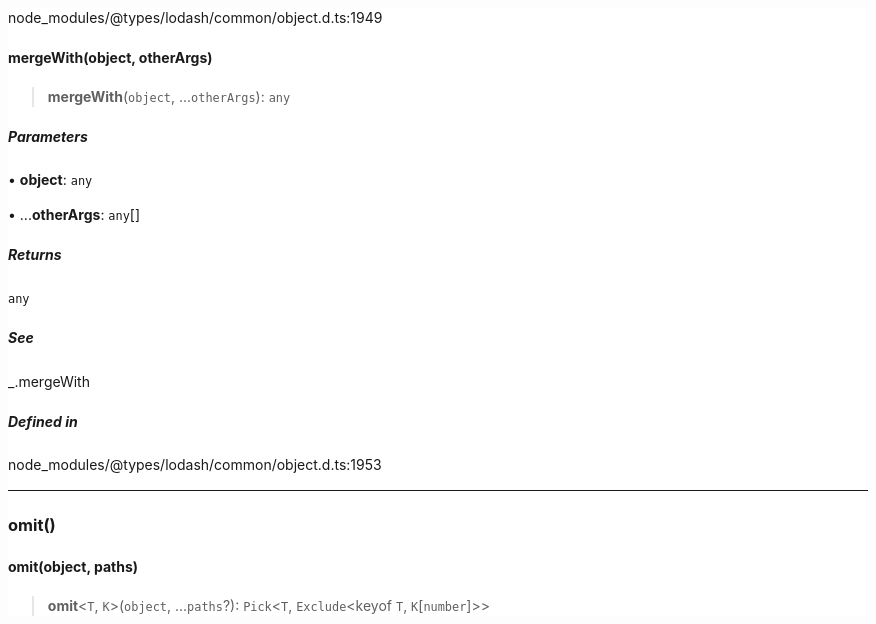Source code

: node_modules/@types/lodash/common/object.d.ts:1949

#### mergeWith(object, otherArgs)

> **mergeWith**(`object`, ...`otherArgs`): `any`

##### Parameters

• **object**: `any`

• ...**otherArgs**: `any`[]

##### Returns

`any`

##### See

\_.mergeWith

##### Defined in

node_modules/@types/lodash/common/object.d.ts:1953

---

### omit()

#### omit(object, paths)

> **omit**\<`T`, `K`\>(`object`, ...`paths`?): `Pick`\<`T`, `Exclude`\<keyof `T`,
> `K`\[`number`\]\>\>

• [BRIEF]:
Search the entries above for the string "mergeWith". Copy each line in which it appears.

• [YOUR SOLUTION]:
#### mergeWith(object, otherArgs)
> **mergeWith**(`object`, ...`otherArgs`): `any`
\_.mergeWith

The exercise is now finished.